== Exercise objective ==
Copy out the listing below word for word, leaving out the pictures.

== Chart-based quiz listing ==
★ ★ ★ ★ ★

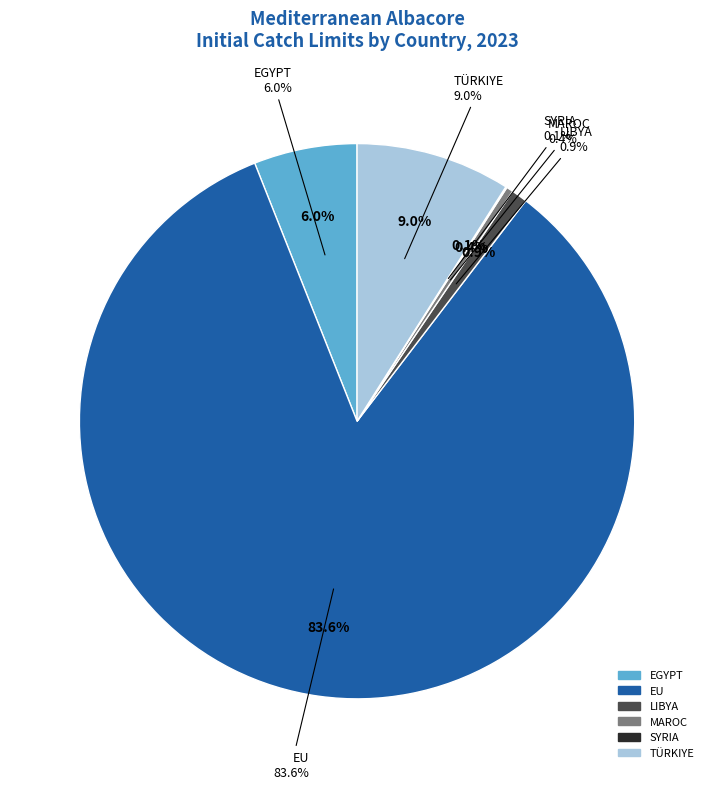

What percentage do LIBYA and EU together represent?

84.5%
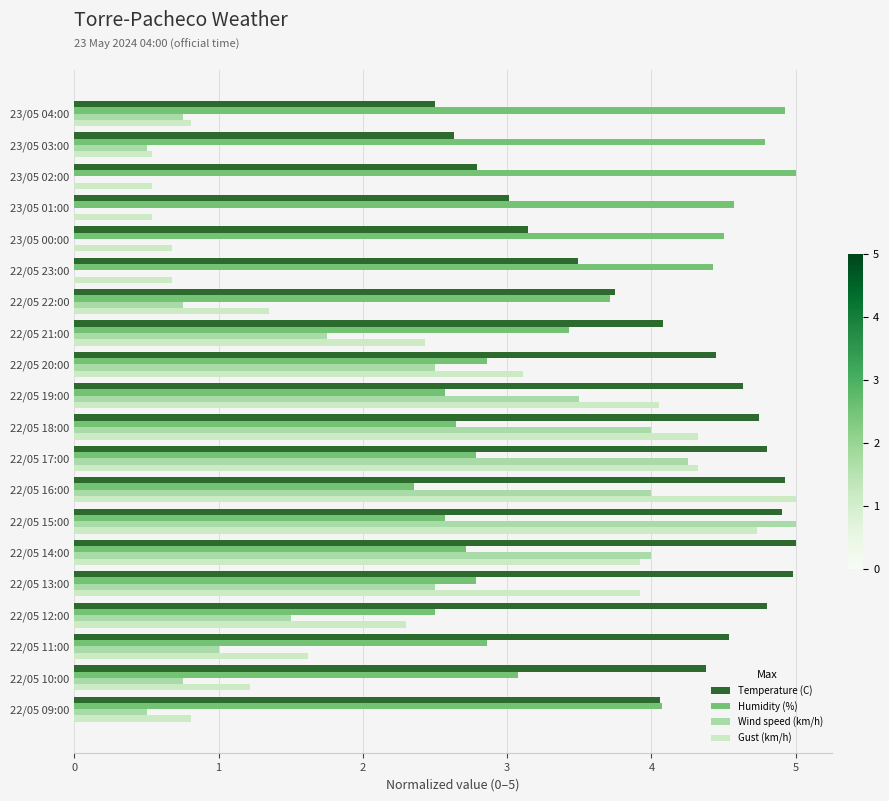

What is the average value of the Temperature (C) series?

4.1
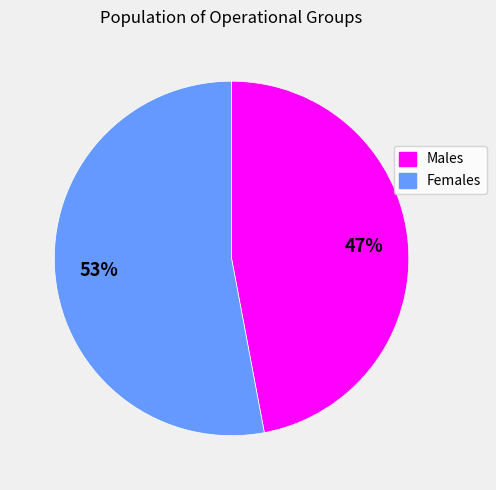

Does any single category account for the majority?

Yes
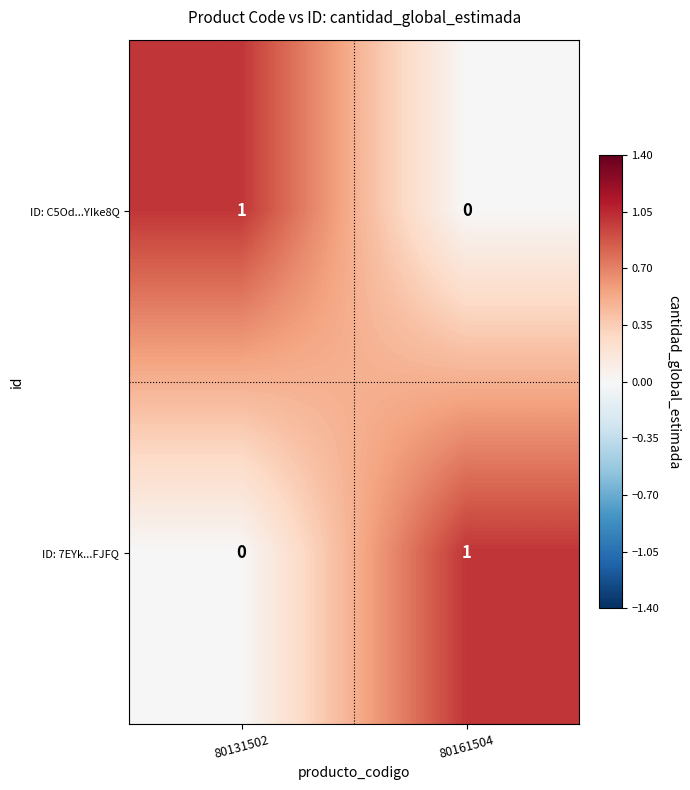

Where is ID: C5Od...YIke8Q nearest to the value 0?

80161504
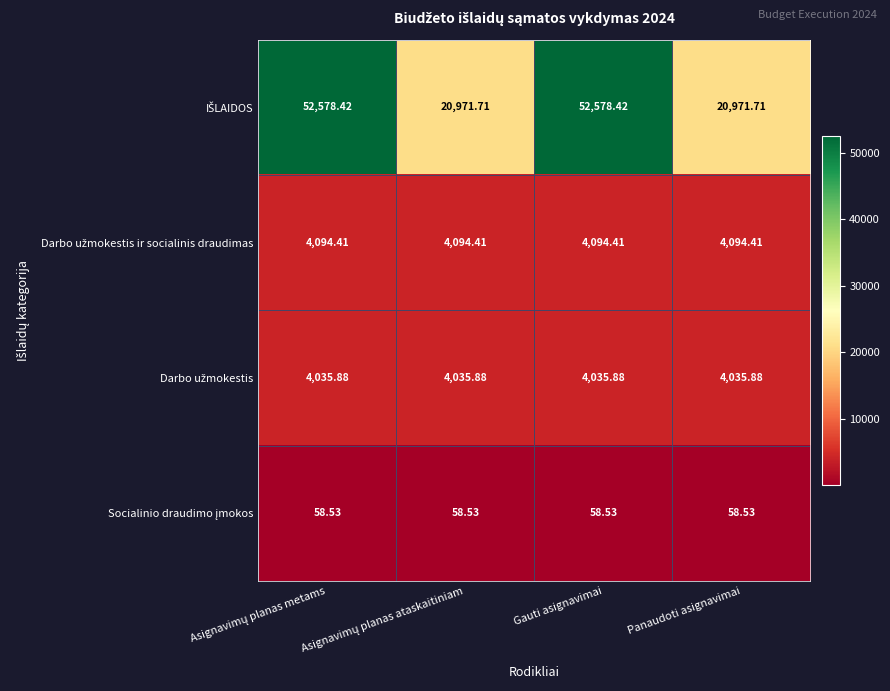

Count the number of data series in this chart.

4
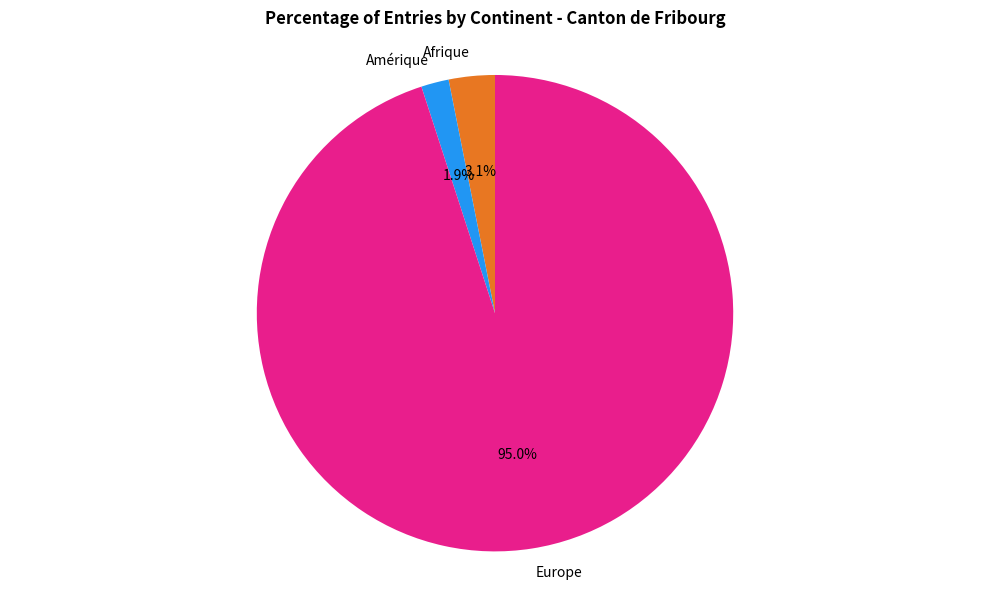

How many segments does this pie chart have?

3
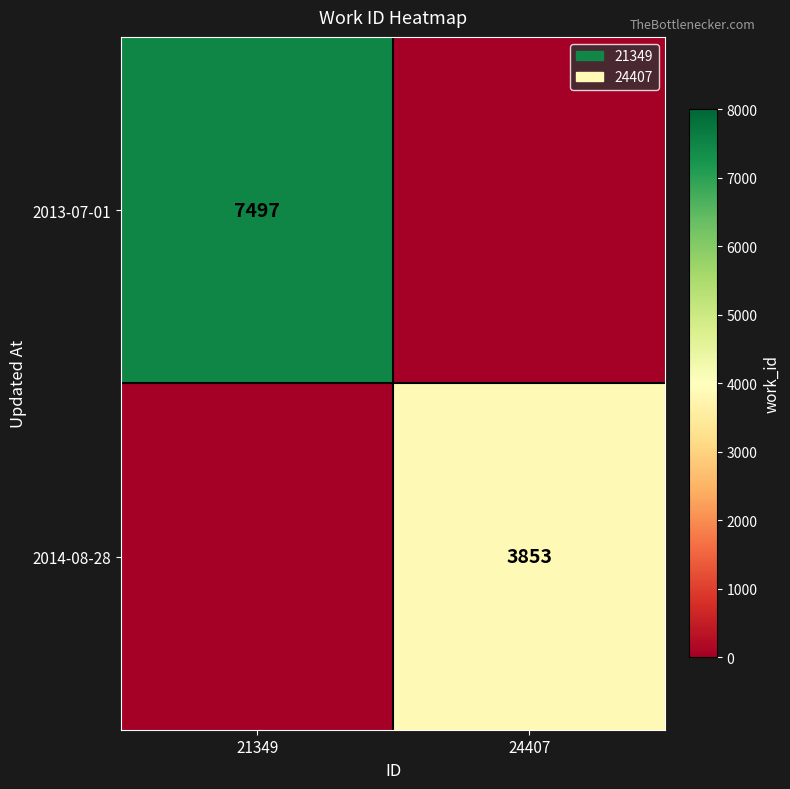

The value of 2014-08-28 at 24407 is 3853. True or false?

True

★ ★ ★ ★ ★

== Response to the task ==
What percentage do LIBYA and EU together represent?

84.5%

What is the average value of the Temperature (C) series?

4.1

Does any single category account for the majority?

Yes

Where is ID: C5Od...YIke8Q nearest to the value 0?

80161504

Count the number of data series in this chart.

4

How many segments does this pie chart have?

3

The value of 2014-08-28 at 24407 is 3853. True or false?

True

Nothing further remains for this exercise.